#### [Exercise aim]
Reproduce without change the stretch of entries that opens with the line containing "catalogue / barcode: US 206228" and closes with the line containing "genus: Chilopsis". Include both of those lines.

#### [Raw records]
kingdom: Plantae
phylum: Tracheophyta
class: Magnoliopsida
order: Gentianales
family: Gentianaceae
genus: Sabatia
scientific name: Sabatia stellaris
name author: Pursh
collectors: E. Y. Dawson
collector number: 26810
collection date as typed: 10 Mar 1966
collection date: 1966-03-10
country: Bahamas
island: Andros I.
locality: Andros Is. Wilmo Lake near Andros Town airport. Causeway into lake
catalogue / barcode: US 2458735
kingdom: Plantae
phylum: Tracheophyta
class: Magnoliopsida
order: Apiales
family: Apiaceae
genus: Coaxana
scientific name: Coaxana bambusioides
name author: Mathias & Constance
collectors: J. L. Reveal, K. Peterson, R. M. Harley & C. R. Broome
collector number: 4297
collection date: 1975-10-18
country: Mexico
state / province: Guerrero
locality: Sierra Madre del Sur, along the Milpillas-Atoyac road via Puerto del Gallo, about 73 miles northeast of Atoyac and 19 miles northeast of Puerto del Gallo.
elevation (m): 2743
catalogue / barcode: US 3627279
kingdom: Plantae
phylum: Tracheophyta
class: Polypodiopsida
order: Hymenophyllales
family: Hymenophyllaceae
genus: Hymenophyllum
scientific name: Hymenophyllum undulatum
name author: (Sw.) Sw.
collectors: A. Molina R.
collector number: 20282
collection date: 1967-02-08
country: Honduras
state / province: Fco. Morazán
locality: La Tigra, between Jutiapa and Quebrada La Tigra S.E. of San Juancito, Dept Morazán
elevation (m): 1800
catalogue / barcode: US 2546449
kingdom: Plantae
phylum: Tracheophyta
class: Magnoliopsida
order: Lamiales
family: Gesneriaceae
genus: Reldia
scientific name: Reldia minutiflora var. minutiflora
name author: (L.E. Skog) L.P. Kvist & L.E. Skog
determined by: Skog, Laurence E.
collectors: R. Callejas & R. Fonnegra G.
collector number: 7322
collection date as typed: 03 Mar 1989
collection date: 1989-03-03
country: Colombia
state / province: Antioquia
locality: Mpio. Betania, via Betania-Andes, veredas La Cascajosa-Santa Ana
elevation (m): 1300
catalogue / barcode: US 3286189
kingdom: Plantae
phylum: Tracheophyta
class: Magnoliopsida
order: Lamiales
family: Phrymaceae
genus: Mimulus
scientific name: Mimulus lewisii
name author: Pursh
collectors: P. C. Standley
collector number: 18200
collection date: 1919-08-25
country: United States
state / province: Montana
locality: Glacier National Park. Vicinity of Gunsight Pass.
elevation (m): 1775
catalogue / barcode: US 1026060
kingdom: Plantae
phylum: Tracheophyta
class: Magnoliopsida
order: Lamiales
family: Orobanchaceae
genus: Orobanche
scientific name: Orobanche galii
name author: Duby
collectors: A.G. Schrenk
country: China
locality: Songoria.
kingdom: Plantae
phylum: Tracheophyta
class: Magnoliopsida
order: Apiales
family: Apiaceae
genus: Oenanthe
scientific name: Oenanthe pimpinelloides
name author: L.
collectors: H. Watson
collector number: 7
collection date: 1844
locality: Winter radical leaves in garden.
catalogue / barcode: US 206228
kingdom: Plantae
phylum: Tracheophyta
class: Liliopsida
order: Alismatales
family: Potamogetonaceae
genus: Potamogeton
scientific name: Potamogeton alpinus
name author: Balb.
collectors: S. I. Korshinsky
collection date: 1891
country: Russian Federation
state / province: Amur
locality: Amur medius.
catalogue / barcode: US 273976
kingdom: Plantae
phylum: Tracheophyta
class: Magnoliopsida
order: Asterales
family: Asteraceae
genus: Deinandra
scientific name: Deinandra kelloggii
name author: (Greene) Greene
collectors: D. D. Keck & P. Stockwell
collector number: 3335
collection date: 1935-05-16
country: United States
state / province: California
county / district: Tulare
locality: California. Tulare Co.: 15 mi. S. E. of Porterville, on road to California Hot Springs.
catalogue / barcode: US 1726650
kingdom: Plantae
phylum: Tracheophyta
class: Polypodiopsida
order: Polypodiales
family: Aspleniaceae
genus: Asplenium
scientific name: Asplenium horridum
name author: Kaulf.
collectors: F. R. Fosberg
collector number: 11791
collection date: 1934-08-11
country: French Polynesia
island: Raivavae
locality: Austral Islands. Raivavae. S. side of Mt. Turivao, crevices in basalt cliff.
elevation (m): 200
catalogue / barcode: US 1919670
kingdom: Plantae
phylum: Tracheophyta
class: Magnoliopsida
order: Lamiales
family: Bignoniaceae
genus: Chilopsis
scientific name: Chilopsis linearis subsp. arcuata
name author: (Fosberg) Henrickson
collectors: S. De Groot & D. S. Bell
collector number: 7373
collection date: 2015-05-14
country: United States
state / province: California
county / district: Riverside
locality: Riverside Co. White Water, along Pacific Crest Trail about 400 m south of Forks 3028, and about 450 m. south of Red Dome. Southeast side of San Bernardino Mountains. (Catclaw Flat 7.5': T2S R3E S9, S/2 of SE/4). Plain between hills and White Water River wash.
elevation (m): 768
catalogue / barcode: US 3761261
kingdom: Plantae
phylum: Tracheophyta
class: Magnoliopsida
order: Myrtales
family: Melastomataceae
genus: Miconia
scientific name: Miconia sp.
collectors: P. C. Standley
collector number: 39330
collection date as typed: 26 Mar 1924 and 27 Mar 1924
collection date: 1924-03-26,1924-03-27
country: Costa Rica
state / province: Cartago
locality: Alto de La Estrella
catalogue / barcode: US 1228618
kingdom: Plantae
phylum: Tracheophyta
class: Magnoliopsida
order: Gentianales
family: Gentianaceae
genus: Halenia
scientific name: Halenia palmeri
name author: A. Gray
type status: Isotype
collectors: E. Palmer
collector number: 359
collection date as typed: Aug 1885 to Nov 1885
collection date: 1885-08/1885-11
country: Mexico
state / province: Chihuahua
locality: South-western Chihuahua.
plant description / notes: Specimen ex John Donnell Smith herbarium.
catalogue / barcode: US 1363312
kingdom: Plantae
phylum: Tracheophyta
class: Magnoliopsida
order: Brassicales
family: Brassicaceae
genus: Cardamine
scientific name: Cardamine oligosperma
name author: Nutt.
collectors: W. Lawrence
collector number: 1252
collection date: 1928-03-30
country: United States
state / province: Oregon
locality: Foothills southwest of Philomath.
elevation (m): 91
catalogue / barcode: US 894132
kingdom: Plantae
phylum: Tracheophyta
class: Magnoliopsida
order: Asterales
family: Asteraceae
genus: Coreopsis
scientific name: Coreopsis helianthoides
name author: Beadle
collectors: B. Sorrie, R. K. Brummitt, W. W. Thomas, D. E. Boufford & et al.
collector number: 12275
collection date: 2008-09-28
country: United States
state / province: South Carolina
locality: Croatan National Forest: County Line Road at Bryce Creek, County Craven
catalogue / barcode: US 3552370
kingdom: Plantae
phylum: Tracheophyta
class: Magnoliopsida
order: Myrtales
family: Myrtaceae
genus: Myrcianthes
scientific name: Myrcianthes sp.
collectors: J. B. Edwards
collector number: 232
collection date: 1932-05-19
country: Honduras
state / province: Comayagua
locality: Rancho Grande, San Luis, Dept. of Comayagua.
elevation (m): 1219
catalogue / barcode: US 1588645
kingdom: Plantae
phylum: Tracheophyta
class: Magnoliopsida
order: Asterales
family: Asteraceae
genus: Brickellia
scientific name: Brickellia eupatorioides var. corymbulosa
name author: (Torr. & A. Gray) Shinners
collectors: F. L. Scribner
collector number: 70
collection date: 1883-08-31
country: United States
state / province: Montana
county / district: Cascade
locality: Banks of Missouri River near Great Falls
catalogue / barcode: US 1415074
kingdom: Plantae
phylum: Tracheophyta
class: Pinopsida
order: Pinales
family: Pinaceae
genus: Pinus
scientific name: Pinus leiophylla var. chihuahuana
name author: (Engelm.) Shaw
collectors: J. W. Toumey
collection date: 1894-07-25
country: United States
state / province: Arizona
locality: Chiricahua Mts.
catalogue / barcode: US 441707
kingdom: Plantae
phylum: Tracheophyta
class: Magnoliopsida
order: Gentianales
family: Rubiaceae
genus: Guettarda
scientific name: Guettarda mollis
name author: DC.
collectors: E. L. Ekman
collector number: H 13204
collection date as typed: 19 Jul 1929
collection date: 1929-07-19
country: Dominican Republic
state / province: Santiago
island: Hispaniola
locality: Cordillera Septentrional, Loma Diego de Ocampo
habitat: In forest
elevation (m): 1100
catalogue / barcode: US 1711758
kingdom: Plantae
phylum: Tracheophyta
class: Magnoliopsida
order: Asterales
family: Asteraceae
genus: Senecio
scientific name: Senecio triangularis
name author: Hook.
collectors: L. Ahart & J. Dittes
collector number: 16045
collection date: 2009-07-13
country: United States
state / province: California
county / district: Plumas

#### [In response]
catalogue / barcode: US 206228
kingdom: Plantae
phylum: Tracheophyta
class: Liliopsida
order: Alismatales
family: Potamogetonaceae
genus: Potamogeton
scientific name: Potamogeton alpinus
name author: Balb.
collectors: S. I. Korshinsky
collection date: 1891
country: Russian Federation
state / province: Amur
locality: Amur medius.
catalogue / barcode: US 273976
kingdom: Plantae
phylum: Tracheophyta
class: Magnoliopsida
order: Asterales
family: Asteraceae
genus: Deinandra
scientific name: Deinandra kelloggii
name author: (Greene) Greene
collectors: D. D. Keck & P. Stockwell
collector number: 3335
collection date: 1935-05-16
country: United States
state / province: California
county / district: Tulare
locality: California. Tulare Co.: 15 mi. S. E. of Porterville, on road to California Hot Springs.
catalogue / barcode: US 1726650
kingdom: Plantae
phylum: Tracheophyta
class: Polypodiopsida
order: Polypodiales
family: Aspleniaceae
genus: Asplenium
scientific name: Asplenium horridum
name author: Kaulf.
collectors: F. R. Fosberg
collector number: 11791
collection date: 1934-08-11
country: French Polynesia
island: Raivavae
locality: Austral Islands. Raivavae. S. side of Mt. Turivao, crevices in basalt cliff.
elevation (m): 200
catalogue / barcode: US 1919670
kingdom: Plantae
phylum: Tracheophyta
class: Magnoliopsida
order: Lamiales
family: Bignoniaceae
genus: Chilopsis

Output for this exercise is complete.